With Rachel’s guidance, we decided to create two versions of the book:

  • an “advanced reader copy” (ARC) to be used for reader reviews in advance of the publication (as well as final proofreading), and
  • a final print run version for publication.
Gardeners of the Universe
The advanced reader copy was tagged “not for sale,” and allowed us to do a full run proof with binding. The back cover copy was changed, and the image was tweaked, for the final version.

From his first book, Ron was already familiar with the short-run digital printer Bookmobile. He chose them to handle the printing for both the ARC and the final published version.

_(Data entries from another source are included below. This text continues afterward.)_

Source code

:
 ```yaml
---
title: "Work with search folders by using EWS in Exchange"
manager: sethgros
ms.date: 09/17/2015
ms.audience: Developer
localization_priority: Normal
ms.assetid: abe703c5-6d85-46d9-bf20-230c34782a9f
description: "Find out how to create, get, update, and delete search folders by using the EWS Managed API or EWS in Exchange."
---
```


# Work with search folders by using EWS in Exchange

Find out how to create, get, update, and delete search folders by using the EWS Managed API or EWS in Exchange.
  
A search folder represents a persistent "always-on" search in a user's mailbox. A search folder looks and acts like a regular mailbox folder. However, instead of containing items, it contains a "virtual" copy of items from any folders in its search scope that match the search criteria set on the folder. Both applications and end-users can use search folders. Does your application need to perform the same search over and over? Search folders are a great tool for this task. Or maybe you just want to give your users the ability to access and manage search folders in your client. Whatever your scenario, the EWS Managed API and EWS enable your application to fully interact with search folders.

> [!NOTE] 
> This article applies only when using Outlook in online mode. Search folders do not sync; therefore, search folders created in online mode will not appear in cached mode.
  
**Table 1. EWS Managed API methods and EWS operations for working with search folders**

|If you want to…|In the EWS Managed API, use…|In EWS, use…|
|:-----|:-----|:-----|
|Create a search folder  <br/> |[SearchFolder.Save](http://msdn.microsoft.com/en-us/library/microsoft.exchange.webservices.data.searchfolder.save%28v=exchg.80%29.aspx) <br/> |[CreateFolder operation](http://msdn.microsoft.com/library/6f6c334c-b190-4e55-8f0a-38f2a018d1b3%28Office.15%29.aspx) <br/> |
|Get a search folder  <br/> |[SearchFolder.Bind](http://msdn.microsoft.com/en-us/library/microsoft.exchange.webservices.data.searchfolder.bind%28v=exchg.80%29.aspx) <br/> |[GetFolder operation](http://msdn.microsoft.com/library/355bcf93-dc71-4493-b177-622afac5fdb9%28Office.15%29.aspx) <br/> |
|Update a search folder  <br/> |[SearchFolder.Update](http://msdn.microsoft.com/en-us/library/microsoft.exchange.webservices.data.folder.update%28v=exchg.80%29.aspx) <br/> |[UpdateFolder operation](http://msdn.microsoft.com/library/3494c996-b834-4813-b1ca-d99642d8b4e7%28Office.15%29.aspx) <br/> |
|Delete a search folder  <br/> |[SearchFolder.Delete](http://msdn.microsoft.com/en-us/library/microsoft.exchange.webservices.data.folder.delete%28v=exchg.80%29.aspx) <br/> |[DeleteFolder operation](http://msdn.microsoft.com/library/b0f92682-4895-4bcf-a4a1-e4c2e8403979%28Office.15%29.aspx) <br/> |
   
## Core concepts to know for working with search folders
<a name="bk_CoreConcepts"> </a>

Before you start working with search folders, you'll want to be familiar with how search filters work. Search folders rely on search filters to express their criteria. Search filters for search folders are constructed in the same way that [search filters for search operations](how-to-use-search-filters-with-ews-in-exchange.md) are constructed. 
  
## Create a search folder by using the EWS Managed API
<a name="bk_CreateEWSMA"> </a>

While a small run ARC is a relatively expensive proposition for a 410-page book, there is no better way to get potential reviewers excited about the book. With these ARCs, Rachel was able to secure several reviews, including a national Kirkus review and a shout-out from Publisher Weekly’s Booklife Report

(Note: since COVID, most reviewers are now using digital-ARCs—usually a PDF of the book.)

First Book Launch

Every author dreams of doing a launch party. They are a great way to celebrate the official end of a universally long and sometimes stressful process for authors.

In fitting with his biology, evolution, and space themes, Ron decided to do his launch at the Bell Museum, a natural history museum and planetarium at the University of Minnesota.

Gardeners of the Universe
Ron Peterson presenting from his book during the launch party at the Bell Natural History Museum in St. Paul, Minnesota. Thanks to Rachel Anderson for this photo.